New paper solves and addresses some of Wolfram’s Open Problems in Cellular Automata

In a new paper entitled Asymptotic Behaviour and Ratios of Complexity in Cellular Automata Rule Spaces to be published soon by IJBC and available online here, at least 3 open problems in Cellular Automata are solved/addressed. These are related to:

  1. The development of a formal classification of behaviours of cellular automaton
  2. The development of automated ways to find “interesting” cellular automata and
  3. Find ways to estimate the frequencies of different types of cellular automaton behaviour among rule spaces

In Wolfram’s open problems document it reads:

“If one looks at all possible cellular automaton rules, can one make a quantitative estimate of what fraction will show repetitive, nested, etc. behavior? Is there a definite limiting fraction of rules that, say, show nested behavior.”

In the aforementioned paper, a string arguments and numerical answer is given: the fraction of complex cellular automata for increasingly larger rule spaces grows asymptotically to 1. Otherwise said, picking a longer computer program at random has greater chances to produce complex (algorithmic random) behaviour. When the program space is large enough the probability is arbitrarely close to 1. Notice the converse is not true, small program spaces do not necessarely have small fraction of complex behaviour. We show that defining a concept of asymptotic behaviour, complex behaviour dominates among n possible stable behaviours of a single program.

In this paper, we studied the asymptotic behaviour of symbolic computing systems, notably one-dimensional cellular automata (CA), in order to ascertain whether and at what rate the number of complex versus simple rules dominate the rule space for increasing neighbourhood range and number of symbols (or colours), and how different behaviour is distributed in the spaces of different cellular automata formalisms (as applied to elementary and totallistic CA rules).

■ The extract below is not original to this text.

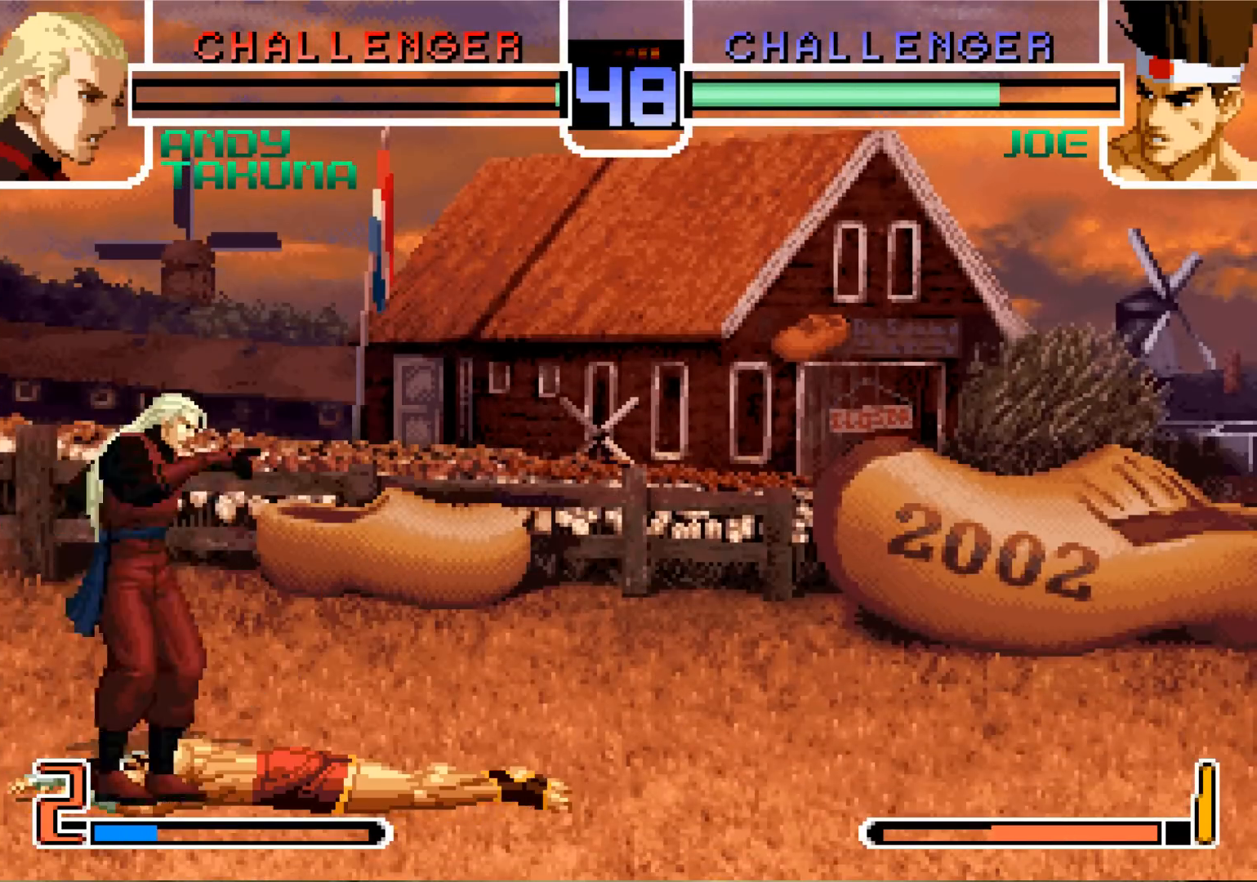
{"buttons": [], "left_stick": "center", "events": [[100, "CROSS", "down"], [183, "CROSS", "up"]]}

In doing so we defined an enumeration of initial conditions and automatic methods for interesting rules discovery. Using two different measures, Shannon’s block entropy and Kolmogorov complexity, the latter approximated by two different methods (lossless compressibility and block decomposition based on algorithmic probability), we arrive at the same trend of larger complex behavioural fractions. We also advance a notion of asymptotic and limit behaviour for individual rules, both over initial conditions and runtimes, and we provide a formalisation of Wolfram’s classification as a limit function in terms of Kolmogorov complexity.

Among the results, we confirmed preliminary findings reporting a preponderance of complex classes 3 and 4 as the number of symbols (colours) and neighbourhood ranges of these systems increase. We have shown that behaviour is for the most part stable for a given initial condition but that complexity increases in terms of the number of initial configurations and rules space sizes. The rate at which it does so is fast before asymptotically slowing down when approaching compressibility ratio 1 (uncompressibility). Similar results were obtained by using two different measures. One was a block entropy measure normalised and applied to CA space-time diagrams and the other 2 different approximations of Kolmogorov complexity (lossless compression and algorithmic probability). Following this latter, we found at least 2 ECA rule candidates for Class III or IV behaviour that were believed to belong to Class I or II (if you wonder which specific rules, have a look at the paper!).

While the entropy result may be less surprising because the number of possible configurations with more symbols and larger neighbourhood ranges suggests an increase in entropy, the fact that the 3 approaches used to measure complexity in rule spaces (including estimations of a universal and objective measure such as Kolmogorov complexity) yielded the same results provides a robust answer to the question regarding the change of fractions of behaviour and the rate of this change in computer programs for increasing resources where complexity is clearly seen to dominate asymptotically.